De même, Matthias Finger rappelle qu’en Allemagne et en Autriche, les tarifs de l’électricité ont grimpé peu après la libéralisation avant d’être revus à la baisse par l’instance de régulation.
Gouvernement inquiet
Les hausses massives des prix de l’électricité inquiètent le gouvernement. Lors de sa dernière séance hebdomadaire, il a fait part de ses préoccupations tant pour les personnes à revenu modeste que pour l’économie en général.
Le gouvernement en a donc appelé à la responsabilité des fournisseurs envers les privés et les entreprises: ils doivent revoir leurs tarifs et les corriger si nécessaire.

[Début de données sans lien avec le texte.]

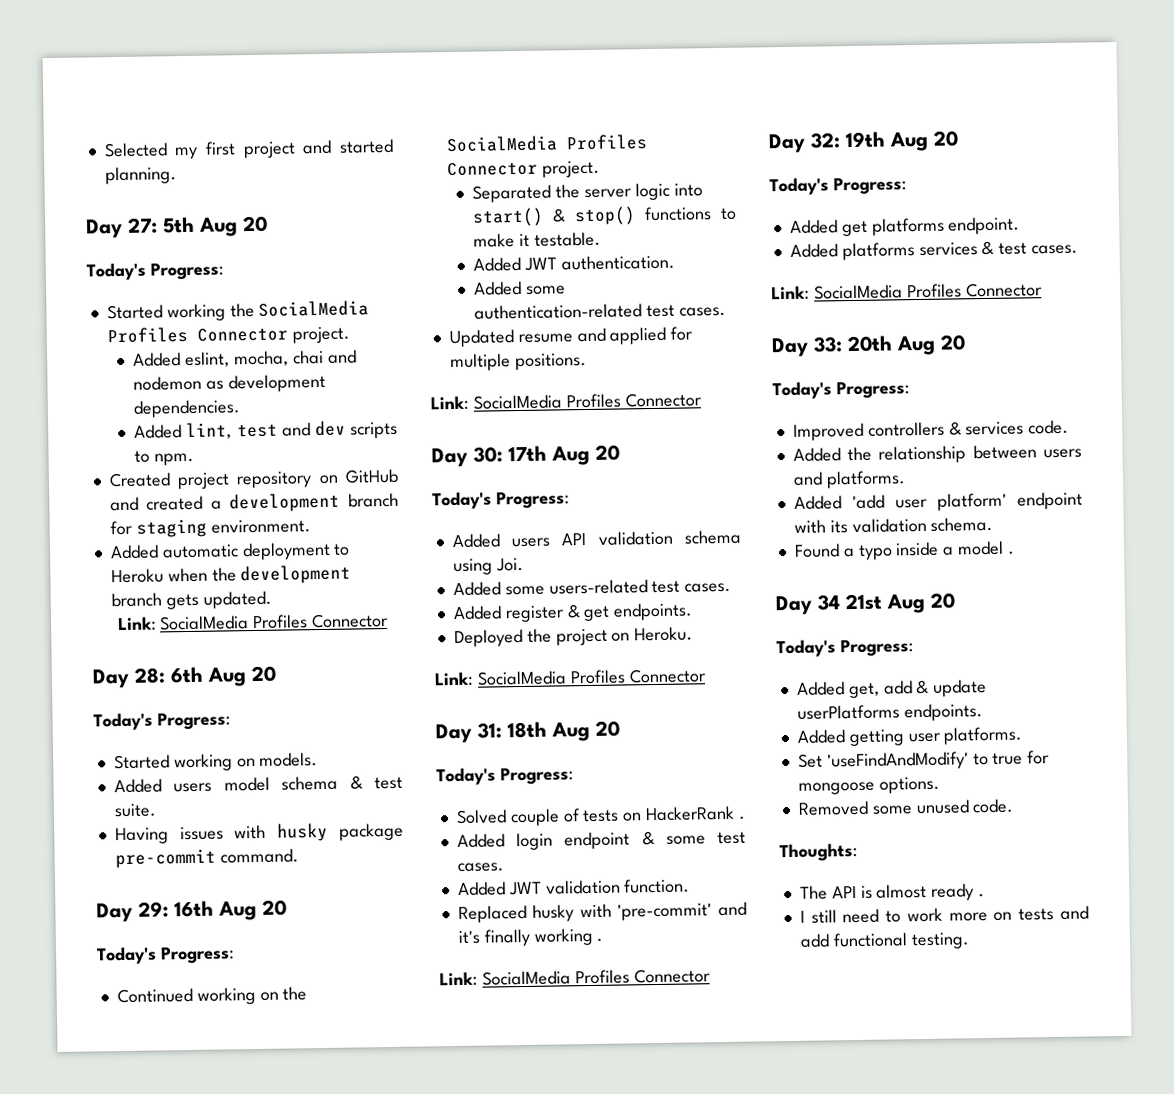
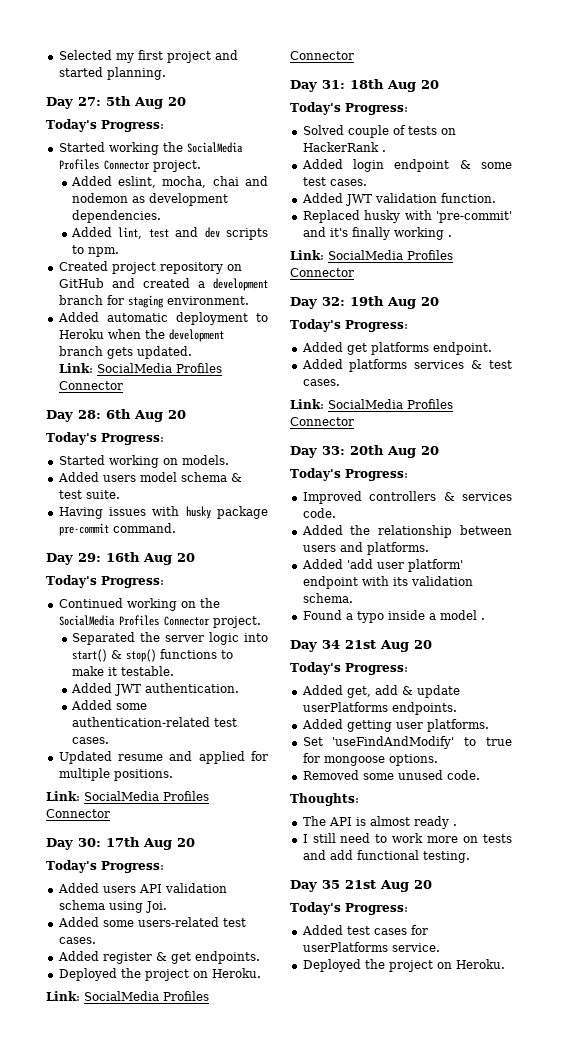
(970, 941) none -> [290,880,432,892] [290,902,408,915] [301,925,428,935] [302,942,440,952] [302,959,505,972] // Day 35 21st Aug 20 // Today's Progress: // Added test cases for userPlatforms service. // Deployed the project on Heroku.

Si aucune correction n’est entreprise, la deuxième étape de la libéralisation du marché de l’électricité n’a aucune chance de voir le jour, a relevé le porte-parole du gouvernement Oswald Sigg.
swissinfo, Alexander Künzle
Traduction de l’allemand: Bertrand Baumann
La libéralisation du marché de l’électricité prévoit l’ouverture des marchés et donne aux sociétés de production le droit d’utiliser le réseau de distribution.
Le droit à l’accès au réseau de distribution règle également la question du transit de l’électricité (convention Suisse-UE).
Au sein de l’UE, la libéralisation du marché a été décidée en juillet 2007.
En Suisse, la nouvelle loi sur l’approvisionnement en électricité (LApEI) est entrée en vigueur dans sa quasi-intégralité en janvier 2008.
Elle prévoit le libre choix du fournisseur à partir de 2009 pour le commerce et l’industrie. Les particuliers doivent patienter jusqu’en 2014.
En tant que plaque-tournante de l’approvisionnement électrique en Europe, la Suisse réalise un excédent commercial de près de 1 milliard de francs sur le transit et la gestion du transport de l’énergie électrique.
La moitié du courant électrique suisse est d’origine hydraulique qui est une énergie renouvelable.
C’est à la fin 2006 que Swissgrid est devenue opérationnelle comme société nationale d’exploitation du réseau de transport.
Elle joue un rôle déterminant comme exploitante neutre du réseau de transport.
Avant la libéralisation du marché, les compagnies d’électricité contrôlaient entièrement la production et la distribution d’électricité et l’exploitation du réseau.
Swissgrid est en particulier responsable du réseau suisse à haute tension qui a une longueur de 6700 km.
Elle garantit que l’ensemble des sociétés de production ont accès au réseau.
Swissgrid permet à la Suisse de s’adapter à la nouvelle directive de l’UE qui abolit les frontières dans le domaine du commerce de l’électricité.